▶ _What needs to be done_
Reproduce the data verbatim, covering the stretch from its first line through the line containing "illegally These…", both ends included.

▶ _Raw data_
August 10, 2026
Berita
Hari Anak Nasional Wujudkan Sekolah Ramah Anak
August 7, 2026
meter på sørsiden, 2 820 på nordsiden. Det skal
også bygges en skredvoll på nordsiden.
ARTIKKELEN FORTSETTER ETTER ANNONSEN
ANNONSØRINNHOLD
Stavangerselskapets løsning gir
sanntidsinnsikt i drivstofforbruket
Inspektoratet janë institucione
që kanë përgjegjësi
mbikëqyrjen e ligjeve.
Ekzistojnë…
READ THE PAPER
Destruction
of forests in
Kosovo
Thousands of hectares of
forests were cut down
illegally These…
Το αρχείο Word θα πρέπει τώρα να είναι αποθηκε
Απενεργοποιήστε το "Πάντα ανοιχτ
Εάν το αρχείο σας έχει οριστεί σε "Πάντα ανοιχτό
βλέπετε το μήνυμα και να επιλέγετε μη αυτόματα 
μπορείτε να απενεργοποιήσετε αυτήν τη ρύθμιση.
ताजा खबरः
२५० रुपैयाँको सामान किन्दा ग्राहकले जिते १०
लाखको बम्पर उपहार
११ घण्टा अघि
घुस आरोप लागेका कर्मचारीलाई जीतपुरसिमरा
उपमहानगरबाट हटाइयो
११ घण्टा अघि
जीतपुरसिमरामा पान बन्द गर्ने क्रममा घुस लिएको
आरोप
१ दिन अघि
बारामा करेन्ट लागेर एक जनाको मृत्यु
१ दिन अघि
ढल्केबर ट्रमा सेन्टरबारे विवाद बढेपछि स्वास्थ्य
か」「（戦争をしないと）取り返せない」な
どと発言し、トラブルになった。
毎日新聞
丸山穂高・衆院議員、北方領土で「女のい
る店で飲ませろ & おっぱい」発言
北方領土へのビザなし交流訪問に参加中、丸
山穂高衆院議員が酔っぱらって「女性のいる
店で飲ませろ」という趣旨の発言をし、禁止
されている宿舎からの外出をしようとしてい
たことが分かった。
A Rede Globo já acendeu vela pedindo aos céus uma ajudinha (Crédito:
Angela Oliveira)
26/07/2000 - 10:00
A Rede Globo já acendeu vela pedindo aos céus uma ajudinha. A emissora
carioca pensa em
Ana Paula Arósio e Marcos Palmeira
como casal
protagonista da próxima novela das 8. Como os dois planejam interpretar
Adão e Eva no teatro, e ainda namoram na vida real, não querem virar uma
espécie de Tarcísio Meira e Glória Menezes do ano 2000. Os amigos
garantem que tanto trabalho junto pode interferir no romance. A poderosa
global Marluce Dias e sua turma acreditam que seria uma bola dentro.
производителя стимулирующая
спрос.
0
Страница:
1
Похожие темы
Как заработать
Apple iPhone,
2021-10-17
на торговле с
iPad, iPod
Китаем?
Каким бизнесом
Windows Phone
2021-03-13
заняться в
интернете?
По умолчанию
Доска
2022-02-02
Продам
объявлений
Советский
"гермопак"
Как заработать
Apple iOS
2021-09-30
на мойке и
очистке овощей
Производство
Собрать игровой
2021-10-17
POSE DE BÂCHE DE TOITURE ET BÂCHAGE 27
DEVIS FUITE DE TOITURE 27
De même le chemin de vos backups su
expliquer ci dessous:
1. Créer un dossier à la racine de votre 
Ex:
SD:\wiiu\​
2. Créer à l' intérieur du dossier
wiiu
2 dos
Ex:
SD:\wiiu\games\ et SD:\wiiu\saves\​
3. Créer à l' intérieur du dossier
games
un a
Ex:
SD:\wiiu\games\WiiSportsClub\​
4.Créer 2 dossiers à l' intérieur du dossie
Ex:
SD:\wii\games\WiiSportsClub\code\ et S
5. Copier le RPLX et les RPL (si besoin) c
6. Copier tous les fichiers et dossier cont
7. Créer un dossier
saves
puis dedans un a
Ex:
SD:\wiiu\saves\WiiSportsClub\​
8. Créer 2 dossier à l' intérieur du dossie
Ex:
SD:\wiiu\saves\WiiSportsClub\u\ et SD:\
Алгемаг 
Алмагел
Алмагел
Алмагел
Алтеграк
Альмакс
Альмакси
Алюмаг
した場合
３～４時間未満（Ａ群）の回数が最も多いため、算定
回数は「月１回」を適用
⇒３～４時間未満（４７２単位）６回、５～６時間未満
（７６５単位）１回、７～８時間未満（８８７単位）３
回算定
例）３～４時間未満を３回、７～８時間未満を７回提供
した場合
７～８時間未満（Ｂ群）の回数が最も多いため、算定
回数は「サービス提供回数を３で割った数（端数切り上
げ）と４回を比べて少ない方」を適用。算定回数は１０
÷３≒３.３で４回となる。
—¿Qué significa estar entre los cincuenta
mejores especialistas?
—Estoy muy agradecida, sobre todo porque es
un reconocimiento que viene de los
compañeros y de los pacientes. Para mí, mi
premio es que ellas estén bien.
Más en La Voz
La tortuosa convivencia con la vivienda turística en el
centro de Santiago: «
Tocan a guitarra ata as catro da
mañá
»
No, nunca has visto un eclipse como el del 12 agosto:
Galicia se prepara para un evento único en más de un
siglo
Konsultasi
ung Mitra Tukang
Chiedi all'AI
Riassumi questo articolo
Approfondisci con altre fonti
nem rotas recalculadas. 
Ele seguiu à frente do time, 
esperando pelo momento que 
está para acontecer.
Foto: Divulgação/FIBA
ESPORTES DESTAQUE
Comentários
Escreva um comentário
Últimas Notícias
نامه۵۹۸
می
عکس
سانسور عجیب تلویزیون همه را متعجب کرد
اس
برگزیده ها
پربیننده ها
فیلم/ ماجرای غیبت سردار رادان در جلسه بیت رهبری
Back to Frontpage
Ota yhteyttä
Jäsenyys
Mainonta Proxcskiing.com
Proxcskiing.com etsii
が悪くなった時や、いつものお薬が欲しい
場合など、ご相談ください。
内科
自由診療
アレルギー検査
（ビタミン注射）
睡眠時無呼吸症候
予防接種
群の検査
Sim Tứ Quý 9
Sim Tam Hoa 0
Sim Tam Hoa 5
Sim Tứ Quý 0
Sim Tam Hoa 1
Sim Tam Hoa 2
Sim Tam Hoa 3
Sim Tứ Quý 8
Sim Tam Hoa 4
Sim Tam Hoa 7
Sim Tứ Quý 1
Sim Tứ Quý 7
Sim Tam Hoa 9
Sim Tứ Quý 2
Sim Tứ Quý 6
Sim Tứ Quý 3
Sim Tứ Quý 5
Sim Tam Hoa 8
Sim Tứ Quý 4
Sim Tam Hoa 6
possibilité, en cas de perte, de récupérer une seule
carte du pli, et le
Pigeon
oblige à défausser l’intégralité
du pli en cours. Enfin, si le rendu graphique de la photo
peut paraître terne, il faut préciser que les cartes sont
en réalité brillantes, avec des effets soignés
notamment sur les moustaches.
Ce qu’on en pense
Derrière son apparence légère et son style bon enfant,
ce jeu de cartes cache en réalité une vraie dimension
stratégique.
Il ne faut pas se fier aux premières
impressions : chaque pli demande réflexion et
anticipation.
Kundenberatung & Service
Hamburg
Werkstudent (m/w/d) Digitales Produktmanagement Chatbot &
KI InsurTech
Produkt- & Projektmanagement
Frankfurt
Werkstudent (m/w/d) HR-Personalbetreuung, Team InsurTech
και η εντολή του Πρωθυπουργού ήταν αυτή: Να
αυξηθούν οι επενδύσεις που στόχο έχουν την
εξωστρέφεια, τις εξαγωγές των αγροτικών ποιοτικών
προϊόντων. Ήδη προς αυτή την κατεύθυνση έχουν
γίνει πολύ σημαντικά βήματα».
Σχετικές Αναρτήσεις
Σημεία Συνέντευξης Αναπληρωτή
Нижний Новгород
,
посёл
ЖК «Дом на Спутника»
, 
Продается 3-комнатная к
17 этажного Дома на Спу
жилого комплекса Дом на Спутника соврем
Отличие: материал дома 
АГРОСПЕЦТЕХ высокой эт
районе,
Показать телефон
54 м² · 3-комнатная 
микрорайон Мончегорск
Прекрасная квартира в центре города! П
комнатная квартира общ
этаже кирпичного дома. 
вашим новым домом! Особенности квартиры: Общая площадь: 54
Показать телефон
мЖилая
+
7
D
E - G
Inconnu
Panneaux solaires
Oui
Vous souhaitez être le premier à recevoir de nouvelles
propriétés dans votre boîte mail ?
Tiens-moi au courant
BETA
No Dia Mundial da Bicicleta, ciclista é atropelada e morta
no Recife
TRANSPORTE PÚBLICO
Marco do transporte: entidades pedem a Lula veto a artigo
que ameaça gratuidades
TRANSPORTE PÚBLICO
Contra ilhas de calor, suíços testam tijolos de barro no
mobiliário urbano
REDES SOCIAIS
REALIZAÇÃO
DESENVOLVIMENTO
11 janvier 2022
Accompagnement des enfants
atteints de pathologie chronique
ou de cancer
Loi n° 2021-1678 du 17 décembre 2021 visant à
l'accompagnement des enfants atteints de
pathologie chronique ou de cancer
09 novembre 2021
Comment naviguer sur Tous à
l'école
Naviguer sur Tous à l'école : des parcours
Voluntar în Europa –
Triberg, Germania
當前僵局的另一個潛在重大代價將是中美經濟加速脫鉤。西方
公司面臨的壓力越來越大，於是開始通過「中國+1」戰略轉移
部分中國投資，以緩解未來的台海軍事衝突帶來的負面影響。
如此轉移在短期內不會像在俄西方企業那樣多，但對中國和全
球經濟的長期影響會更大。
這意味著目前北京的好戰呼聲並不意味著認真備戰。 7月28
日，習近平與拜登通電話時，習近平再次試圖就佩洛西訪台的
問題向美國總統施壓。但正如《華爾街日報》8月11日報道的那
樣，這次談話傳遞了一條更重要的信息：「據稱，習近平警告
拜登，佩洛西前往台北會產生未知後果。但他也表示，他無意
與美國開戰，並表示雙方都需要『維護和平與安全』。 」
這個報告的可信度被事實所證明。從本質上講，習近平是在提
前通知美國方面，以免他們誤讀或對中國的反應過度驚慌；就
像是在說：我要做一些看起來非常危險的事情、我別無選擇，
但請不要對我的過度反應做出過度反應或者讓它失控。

▶ _Finished exercise_
August 10, 2026
Berita
Hari Anak Nasional Wujudkan Sekolah Ramah Anak
August 7, 2026
meter på sørsiden, 2 820 på nordsiden. Det skal
også bygges en skredvoll på nordsiden.
ARTIKKELEN FORTSETTER ETTER ANNONSEN
ANNONSØRINNHOLD
Stavangerselskapets løsning gir
sanntidsinnsikt i drivstofforbruket
Inspektoratet janë institucione
që kanë përgjegjësi
mbikëqyrjen e ligjeve.
Ekzistojnë…
READ THE PAPER
Destruction
of forests in
Kosovo
Thousands of hectares of
forests were cut down
illegally These…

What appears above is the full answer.